Dandy's grandson, Kahn Petch, was 6 when he died in a house fire in November 2001.
Mixed response to redress
Other survivors were critical of the torture redress package.
Karilyn Wildbore, who was sent to Lake Alice as a young teenager in the mid 1970s, said the $150,000 lump sum payment fell well short of what the Royal Commission had advised.
"Compared to what the Royal Commission said it should be it's a low ball because they were over $800,000. It doesn't really add up."=
"If you want to be low balled then go hard but if you want to get what you really deserve, then you're going to have to go with a lawyer."
Malcolm Richards, who was tortured at Lake Alice in 1975, said the package was pitiful.
"$150,000 is what most abuse state victims got without being tortured so it's a ridiculous amount... and the help is very vague."

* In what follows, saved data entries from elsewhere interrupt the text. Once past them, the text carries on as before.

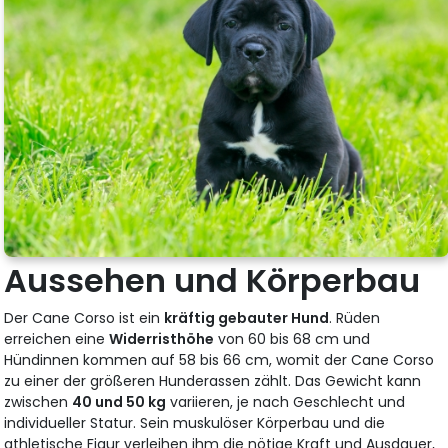
Aussehen und Körperbau
Der Cane Corso ist ein
kräftig gebauter Hund
. Rüden
erreichen eine
Widerristhöhe
von 60 bis 68 cm und
Hündinnen kommen auf 58 bis 66 cm, womit der Cane Corso
zu einer der größeren Hunderassen zählt. Das Gewicht kann
zwischen
40 und 50 kg
variieren, je nach Geschlecht und
individueller Statur. Sein muskulöser Körperbau und die
athletische Figur verleihen ihm die nötige Kraft und Ausdauer,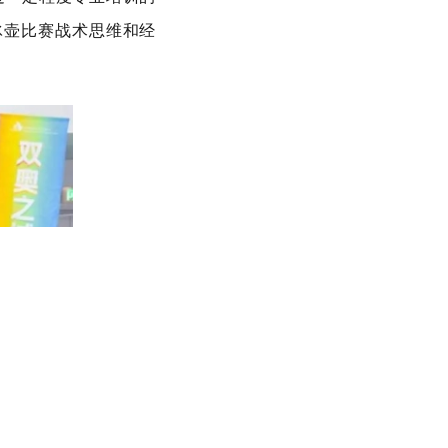
冰壶比赛战术思维和经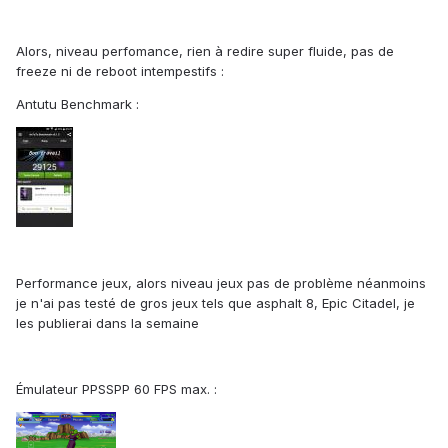
Alors, niveau perfomance, rien à redire super fluide, pas de
freeze ni de reboot intempestifs :
Antutu Benchmark :
Performance jeux, alors niveau jeux pas de problème néanmoins
je n'ai pas testé de gros jeux tels que asphalt 8, Epic Citadel, je
les publierai dans la semaine
Émulateur PPSSPP 60 FPS max. :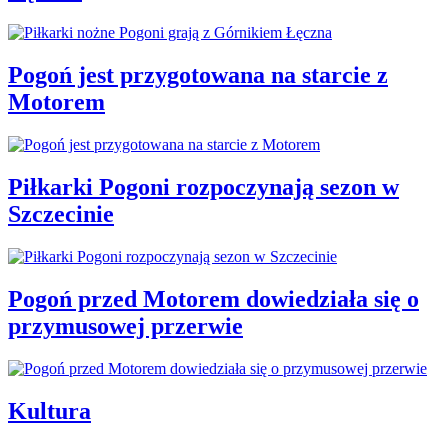
Pogoń jest przygotowana na starcie z
Motorem
Piłkarki Pogoni rozpoczynają sezon w
Szczecinie
Pogoń przed Motorem dowiedziała się o
przymusowej przerwie
Kultura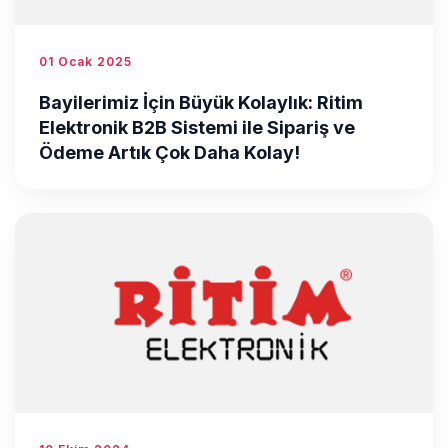
01 Ocak 2025
Bayilerimiz İçin Büyük Kolaylık: Ritim
Elektronik B2B Sistemi ile Sipariş ve
Ödeme Artık Çok Daha Kolay!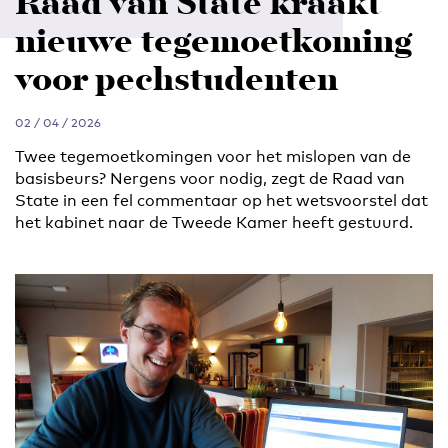
Raad van State kraakt
nieuwe tegemoetkoming
voor pechstudenten
02 / 04 / 2026
Twee tegemoetkomingen voor het mislopen van de
basisbeurs? Nergens voor nodig, zegt de Raad van
State in een fel commentaar op het wetsvoorstel dat
het kabinet naar de Tweede Kamer heeft gestuurd.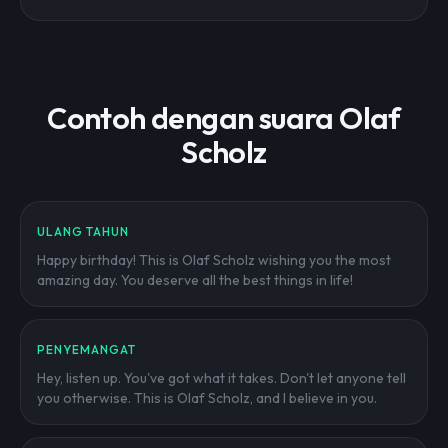
Contoh dengan suara Olaf
Scholz
ULANG TAHUN
Happy birthday! This is Olaf Scholz wishing you the most
amazing day. You deserve all the best things in life!
PENYEMANGAT
Hey, listen up. You've got what it takes. Don't let anyone tell
you otherwise. This is Olaf Scholz, and I believe in you.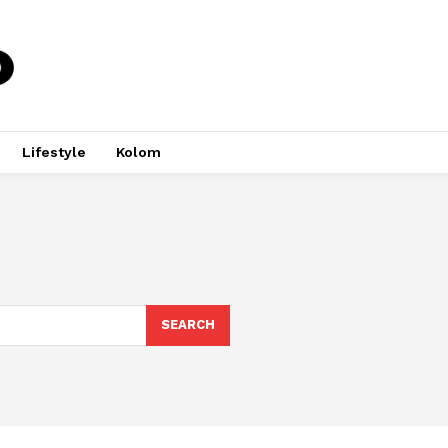
Lifestyle
Kolom
SEARCH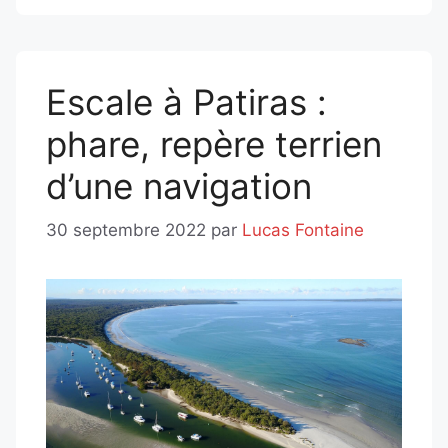
Escale à Patiras :
phare, repère terrien
d’une navigation
30 septembre 2022
par
Lucas Fontaine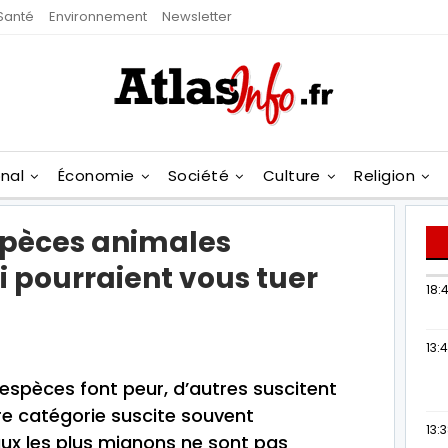
Santé
Environnement
Newsletter
onal
Économie
Société
Culture
Religion
spèces animales
 pourraient vous tuer
18:4
13:
espèces font peur, d’autres suscitent
re catégorie suscite souvent
13:
aux les plus mignons ne sont pas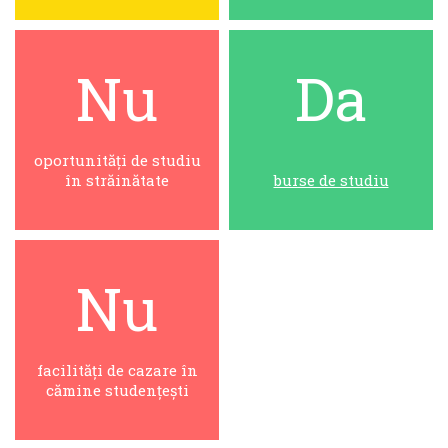
Nu
Da
oportunități de studiu
în străinătate
burse de studiu
Nu
facilități de cazare în
cămine studențești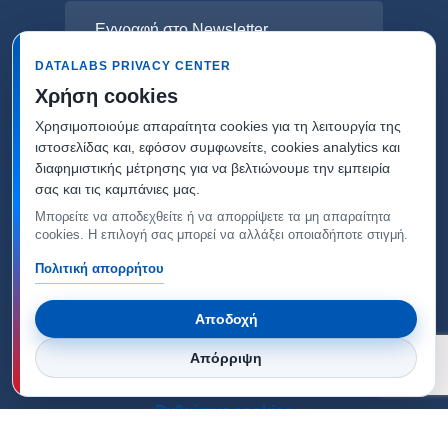
Εγγραφή στο Newsletter
DATALABS PRIVACY CENTER
Χρήση cookies
Χρησιμοποιούμε απαραίτητα cookies για τη λειτουργία της
ιστοσελίδας και, εφόσον συμφωνείτε, cookies analytics και
διαφημιστικής μέτρησης για να βελτιώνουμε την εμπειρία
σας και τις καμπάνιες μας.
Μπορείτε να αποδεχθείτε ή να απορρίψετε τα μη απαραίτητα
cookies. Η επιλογή σας μπορεί να αλλάξει οποιαδήποτε στιγμή.
Πολιτική απορρήτου
Αποδοχή
Copyright © Datalabs -
Πολιτική απορρήτου &
Απόρριψη
Προστασίας προσωπικών δεδομένων
-
Ρυθμίσεις cookies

Richards said he "wouldn't be signing up to anything" because he believed it would detract from pursuit of a ruling from the United Nations on Lake Alice torture.
"They seem to think this is all to do with the Royal Commission's ruling and it's the UN's ruling demanding they provide us redress."
He believed $5 million was a more reasonable amount he and other survivors should expect.
"I don't think there's anyone fit and well that's been through Lake Alice. We've all got health problems and suffered. I would have spent well past $150,000 fighting the government over the last 50 years.
"The legal fees they paid back... but they didn't inflation adjust it so it wasn't redress they were paying it was stolen legal fees. Every turn we come to, the government is trying to get away with as little as possible."